I’ve no proof last Tuesday evening’s incident in a Niagara Falls bar was borne out of malice. The potentially scarring act may well’ve been a misunderstanding; or perhaps an accidental oversight by its perpetrators. I’ll probably never get to know.
I can be certain, though, that this occurrence caused a moment of unnecessary stress to its hapless victim. A visiting northern Englishman whose aspirations for the evening were simply to enjoy a hearty meal, along with a couple of flagons of finest Canadian ale. Uncompounded desires held by a visitor to one of the globes iconic sights which stood, or to be more accurate cascaded, but a few hundred yards from that very watering hole.

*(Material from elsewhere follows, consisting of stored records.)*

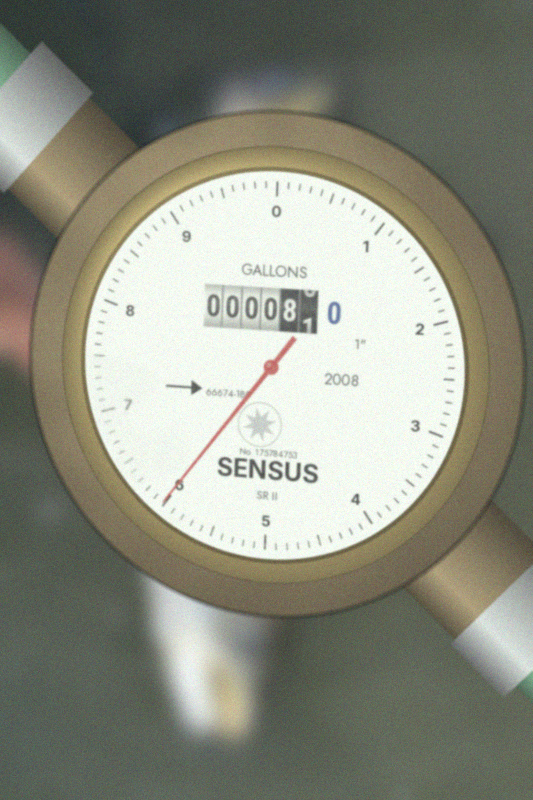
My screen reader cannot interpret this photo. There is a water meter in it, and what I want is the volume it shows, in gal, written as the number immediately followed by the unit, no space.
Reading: 806.0gal
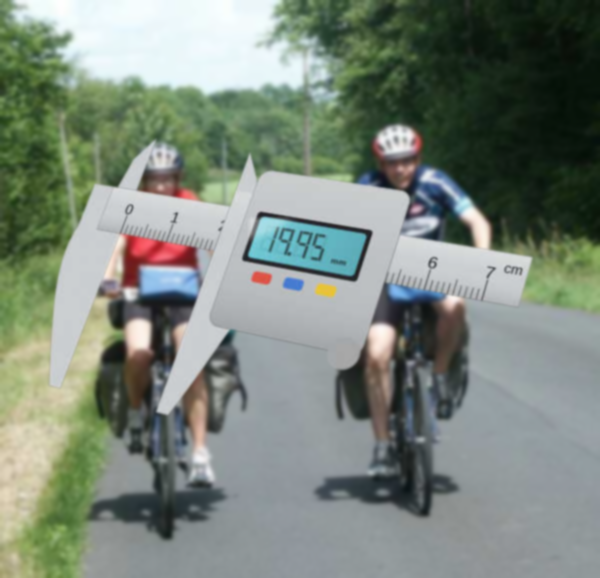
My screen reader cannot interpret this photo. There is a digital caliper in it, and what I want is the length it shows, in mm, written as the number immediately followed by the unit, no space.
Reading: 19.95mm
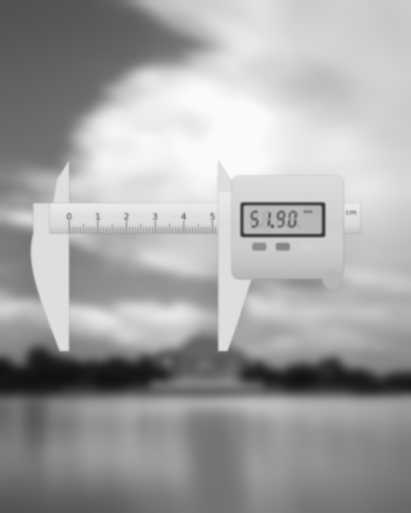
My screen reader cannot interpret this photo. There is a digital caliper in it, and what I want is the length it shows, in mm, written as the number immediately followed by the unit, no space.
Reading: 51.90mm
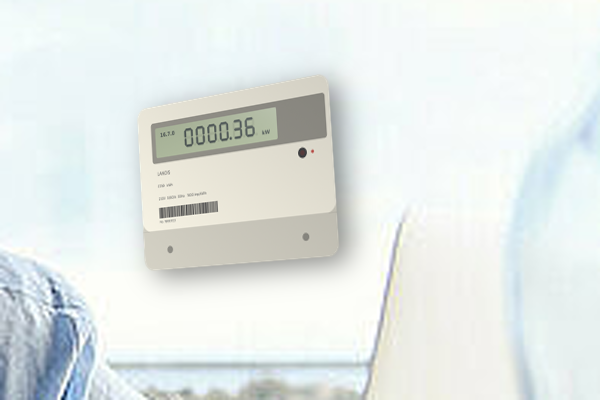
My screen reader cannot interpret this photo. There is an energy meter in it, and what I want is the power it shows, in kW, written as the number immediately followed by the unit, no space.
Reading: 0.36kW
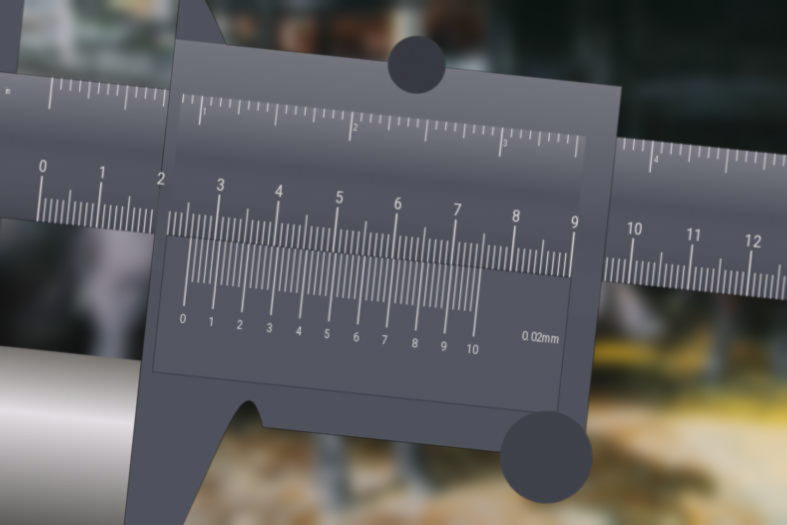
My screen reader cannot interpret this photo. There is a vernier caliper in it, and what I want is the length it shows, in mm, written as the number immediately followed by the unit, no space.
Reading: 26.0mm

The drama unfolded following my request for a second pint of a Canadian beer which is widely available in the UK. A lager light and crisp of taste which ordinarily provides a flavoursome companion either in isolation or as accompaniment to the cuisine of various genre.

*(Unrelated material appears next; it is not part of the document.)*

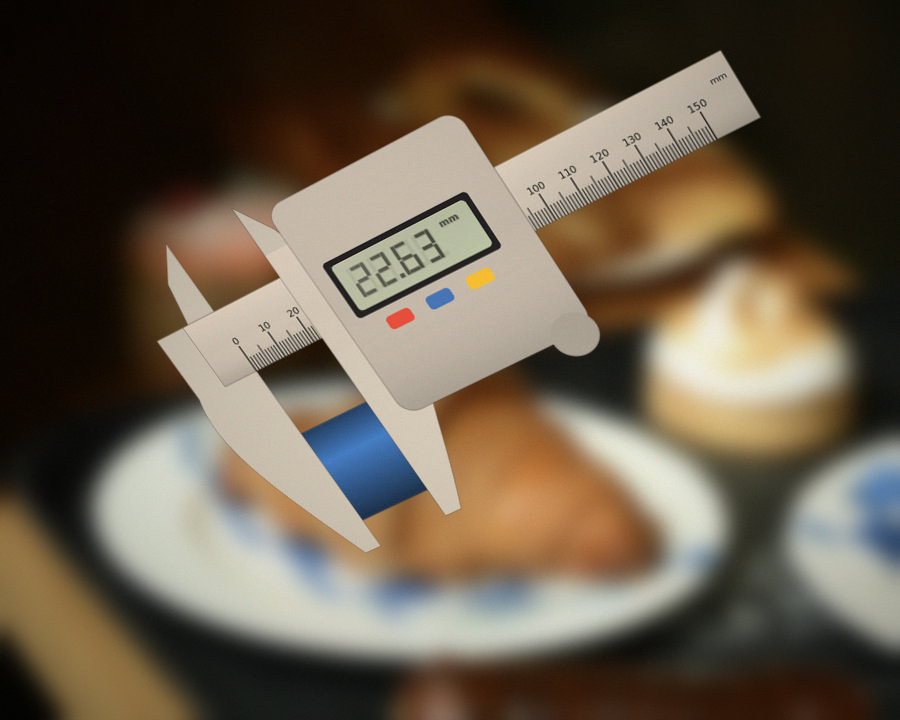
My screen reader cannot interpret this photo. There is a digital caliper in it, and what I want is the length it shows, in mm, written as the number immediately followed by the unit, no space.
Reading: 22.63mm
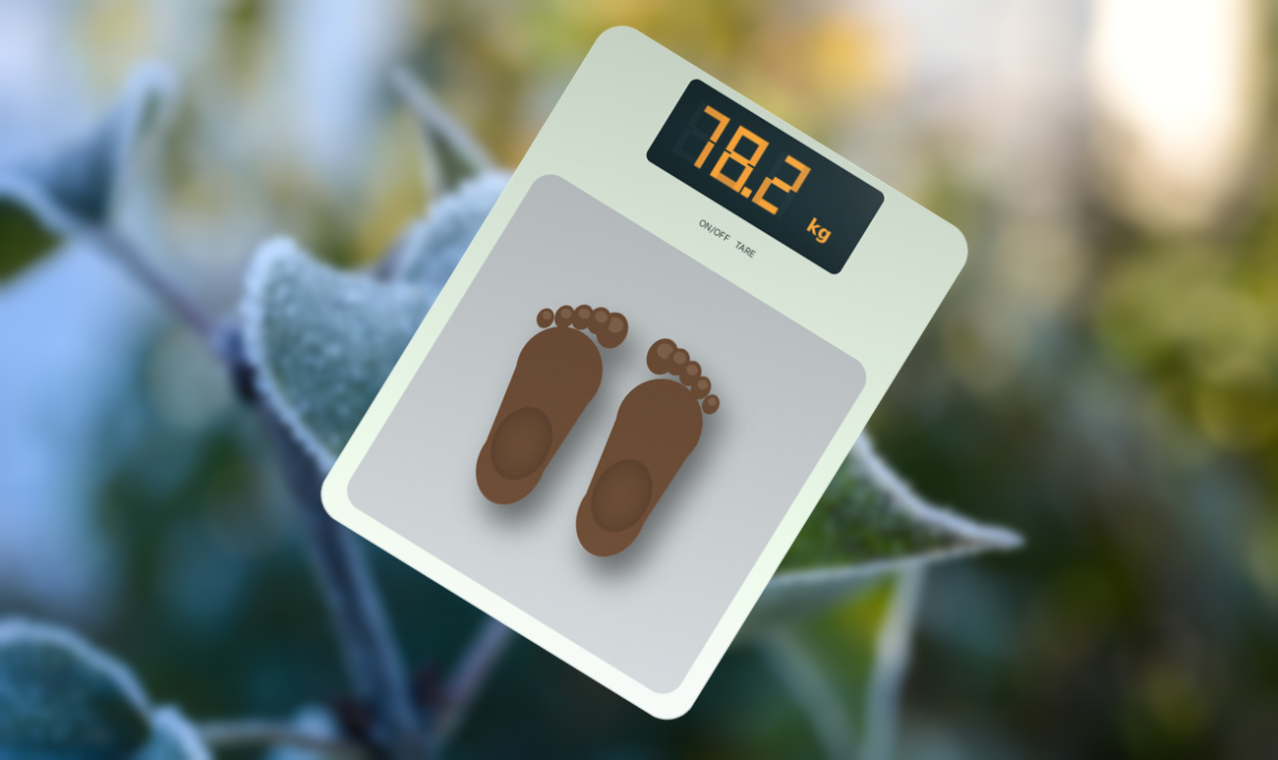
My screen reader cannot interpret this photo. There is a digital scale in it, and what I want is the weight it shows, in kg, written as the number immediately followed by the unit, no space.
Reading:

When the barmaid returned with my drink I was disenchanted to find it was bereft of a foam head, or indeed any gas bubbles whatsoever. The amber coloured liquid in my American style pint glass was as still and lifeless as a……. errr…… ermm….. well, a still and lifeless pond. Minus the goldfish, coral and algae.
It was clear something had been afoot with this beers preparation; potential within the drinks pipe journey from keg to tap. Or the possibility (as I cynically posited to that evening’s companions) what stood in front of me was from the tap’s slops tray. An underhand trick I’d seen at first hand on a few occasions during my younger days in UK pubs.

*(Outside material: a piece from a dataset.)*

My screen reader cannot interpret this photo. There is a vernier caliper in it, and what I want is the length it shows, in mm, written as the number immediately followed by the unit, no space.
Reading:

Being unprepared to partake in imbibing this sub-standard lager, and unable to attract a waitress to express my disappointment at the product that looked more urine sample than beer, I walked the short distance to the bar where politely, but firmly, I submitted to the inn keeper my drink wasn’t fit for purpose (unless the purpose was to give me gut rot). Mein host proved perfectly accommodating, apologising profusely, prior to swapping the drink without argument.
I’d comedic notions while writing the previous sentence that bar staff, on receipt of my complaint, provided a squirty cream head to the flat drink with a head before returning the pint to me. Along with other visions they gave me a new drink before walking the gas less pint to another unsuspecting customer. That, though, clearly is untrue. Customer service edicts on the North American continent rendering such scenarios as highly unlikely.
The quality of that original beer was appalling, but the situation was rectified satisfactorily by bar staff so I’ll let sleeping dogs lay. A decision firmed up by the fact my other beer, along with chicken pasta meal, were perfectly acceptable for the level of bar/diner refreshments my companions and me had chosen.
On social media this morning, with tongue very much in cheek, I posted a picture of me with the flat beer with a misleading image of sadness on my visage. Accompanying this was the text ‘The melancholic look of a man who’s just been delivered a flat beer!…. You cannot mess with peoples minds in that way Niagara Falls pub!!”
While reflecting on last Tuesday evening’s events, I’m philosophical about the whole scene; after all, it was only one bad pint. Thankfully, I’m not the sort of pedantic whiner who’d be moved to write a 500+ word blog complaining about such a minor incident……… Oh, hold on a minute!!